- [ACTION ITEM] Reproduce the listing word for word, starting at the line containing "Task: after every" and stopping after the line containing "-0.301446, 0.950861, 0.432139]]". Leave the pictures out of your reply.

- [DATASET RECORDS]
::::
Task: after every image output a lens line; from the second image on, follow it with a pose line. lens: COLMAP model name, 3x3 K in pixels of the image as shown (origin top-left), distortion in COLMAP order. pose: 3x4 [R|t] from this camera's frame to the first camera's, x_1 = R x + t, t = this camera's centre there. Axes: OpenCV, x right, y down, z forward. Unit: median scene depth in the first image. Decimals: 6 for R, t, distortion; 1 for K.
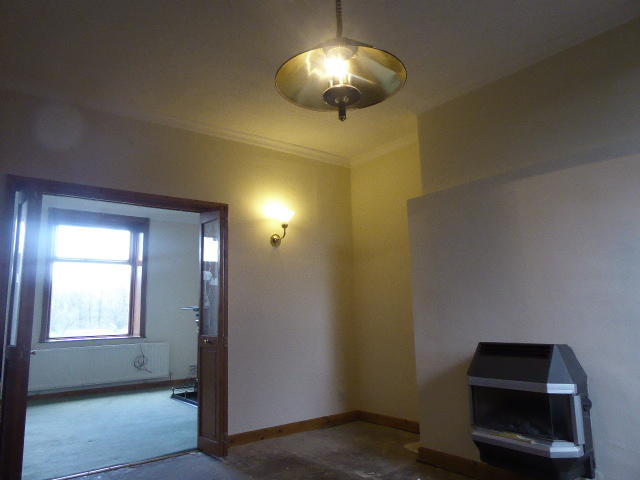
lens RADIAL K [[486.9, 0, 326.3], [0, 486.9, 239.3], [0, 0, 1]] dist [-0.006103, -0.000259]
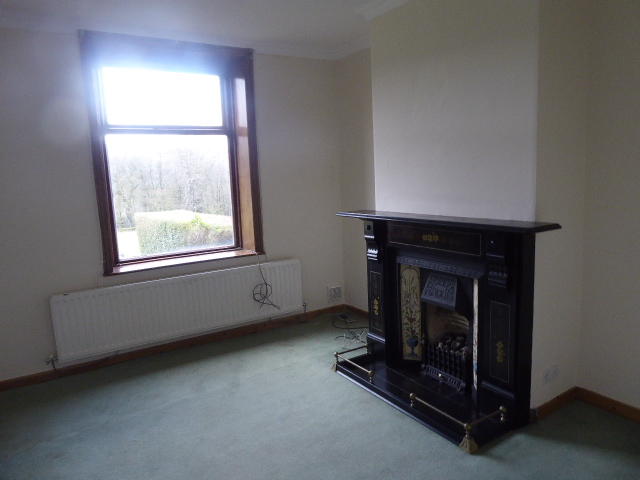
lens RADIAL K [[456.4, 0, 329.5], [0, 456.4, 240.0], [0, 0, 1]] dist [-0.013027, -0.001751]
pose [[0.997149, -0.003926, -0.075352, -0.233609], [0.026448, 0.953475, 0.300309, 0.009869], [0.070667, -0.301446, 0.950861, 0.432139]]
::::
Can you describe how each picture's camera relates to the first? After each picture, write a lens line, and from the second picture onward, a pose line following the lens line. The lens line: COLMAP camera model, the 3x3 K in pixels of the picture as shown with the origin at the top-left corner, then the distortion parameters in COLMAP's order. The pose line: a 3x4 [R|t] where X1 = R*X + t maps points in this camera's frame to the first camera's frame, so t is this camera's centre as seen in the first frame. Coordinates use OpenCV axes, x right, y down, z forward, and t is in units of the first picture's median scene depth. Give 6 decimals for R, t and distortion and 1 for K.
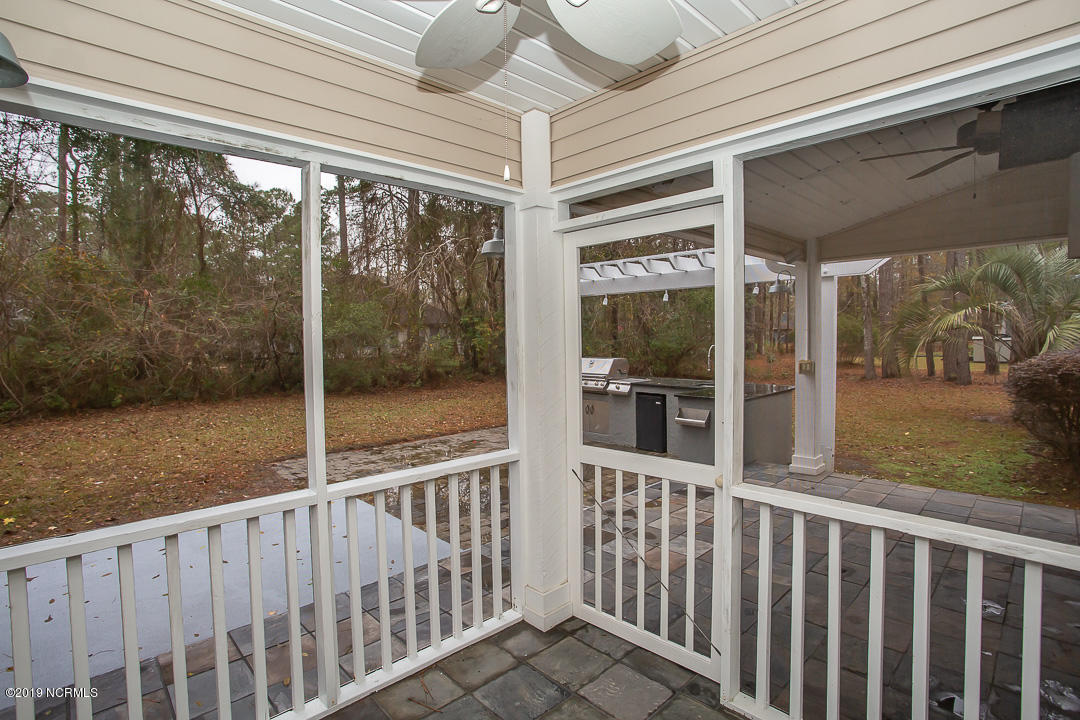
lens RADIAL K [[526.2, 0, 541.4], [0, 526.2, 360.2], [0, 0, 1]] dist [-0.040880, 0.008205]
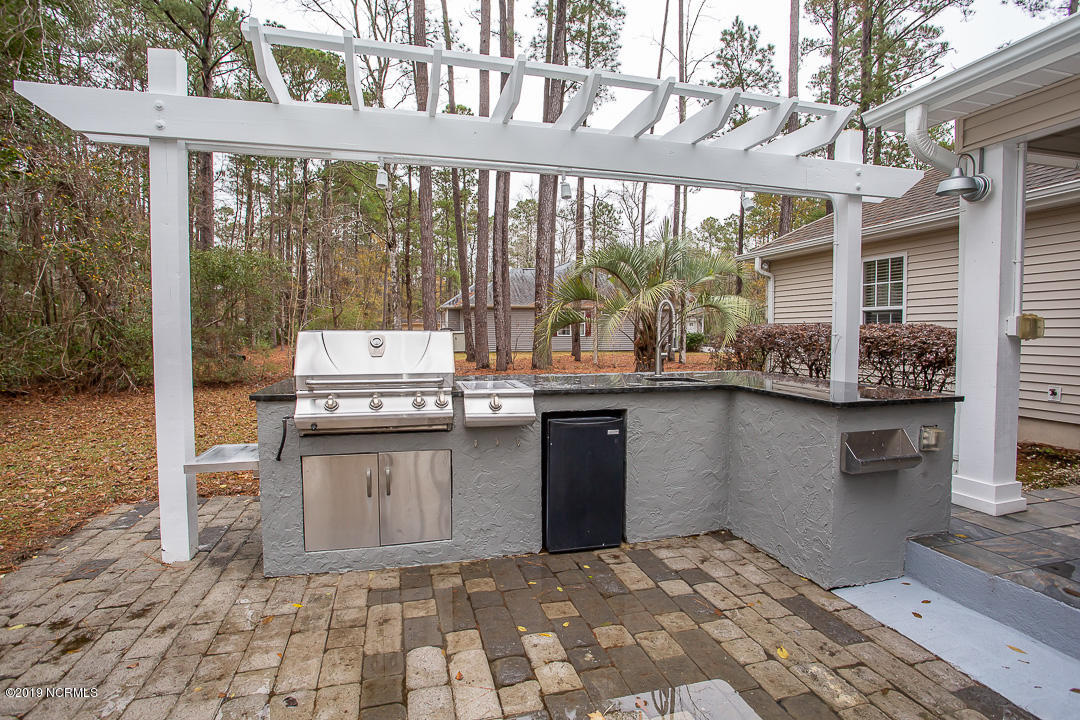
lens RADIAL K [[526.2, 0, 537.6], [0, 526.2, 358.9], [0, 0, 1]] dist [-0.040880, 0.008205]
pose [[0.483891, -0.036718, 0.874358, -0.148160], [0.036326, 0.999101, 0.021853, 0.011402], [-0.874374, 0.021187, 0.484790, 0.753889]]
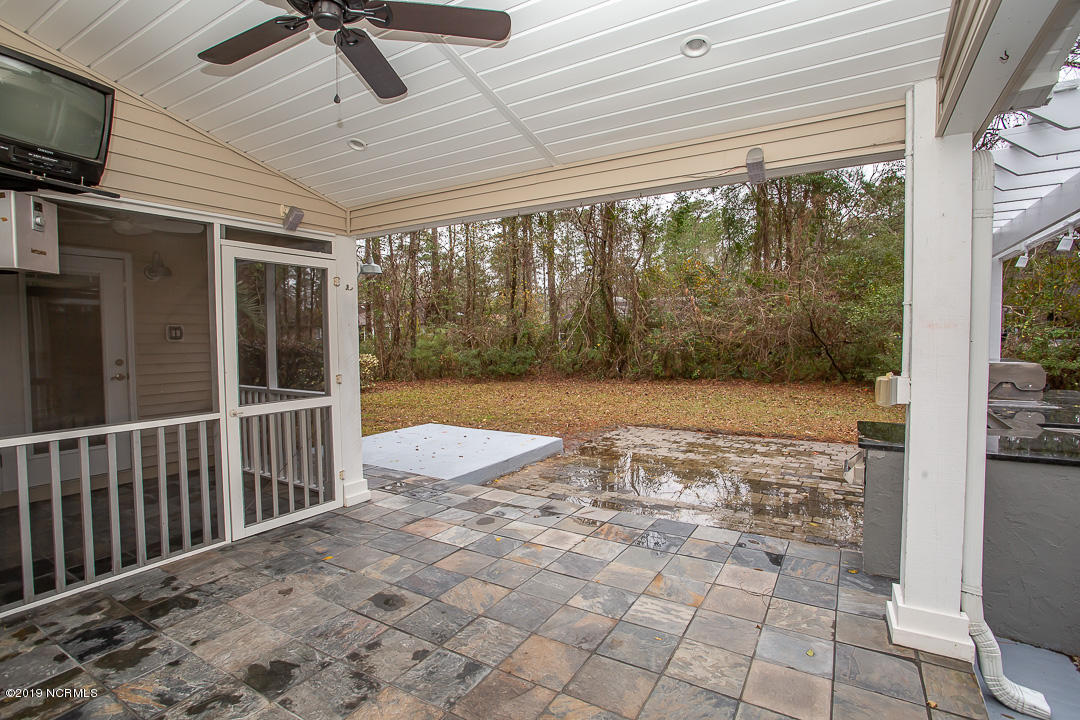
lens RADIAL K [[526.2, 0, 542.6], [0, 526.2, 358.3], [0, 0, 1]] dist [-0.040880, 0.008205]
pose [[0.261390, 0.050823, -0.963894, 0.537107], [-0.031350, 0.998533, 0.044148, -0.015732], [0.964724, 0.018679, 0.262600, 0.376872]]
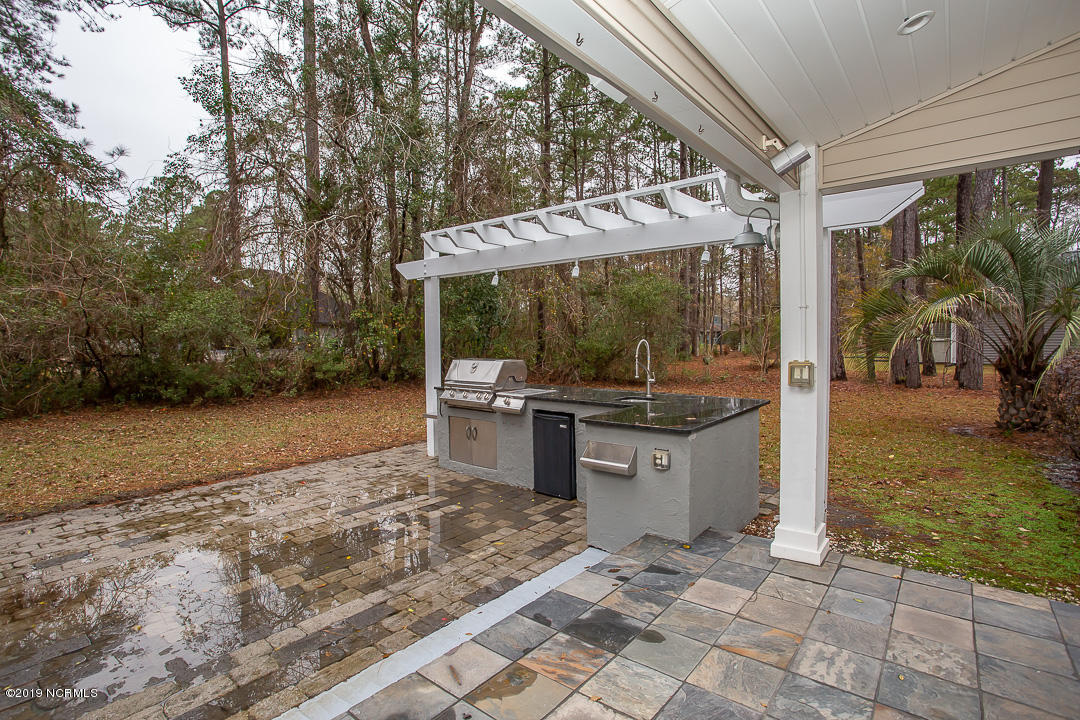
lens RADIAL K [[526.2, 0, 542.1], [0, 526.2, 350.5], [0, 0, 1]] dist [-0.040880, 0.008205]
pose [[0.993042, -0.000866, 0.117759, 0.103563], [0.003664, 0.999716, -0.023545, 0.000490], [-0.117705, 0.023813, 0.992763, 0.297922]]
::::
- [OUTPUT OF THE EXERCISE]
Task: after every image output a lens line; from the second image on, follow it with a pose line. lens: COLMAP model name, 3x3 K in pixels of the image as shown (origin top-left), distortion in COLMAP order. pose: 3x4 [R|t] from this camera's frame to the first camera's, x_1 = R x + t, t = this camera's centre there. Axes: OpenCV, x right, y down, z forward. Unit: median scene depth in the first image. Decimals: 6 for R, t, distortion; 1 for K.
lens RADIAL K [[486.9, 0, 326.3], [0, 486.9, 239.3], [0, 0, 1]] dist [-0.006103, -0.000259]
lens RADIAL K [[456.4, 0, 329.5], [0, 456.4, 240.0], [0, 0, 1]] dist [-0.013027, -0.001751]
pose [[0.997149, -0.003926, -0.075352, -0.233609], [0.026448, 0.953475, 0.300309, 0.009869], [0.070667, -0.301446, 0.950861, 0.432139]]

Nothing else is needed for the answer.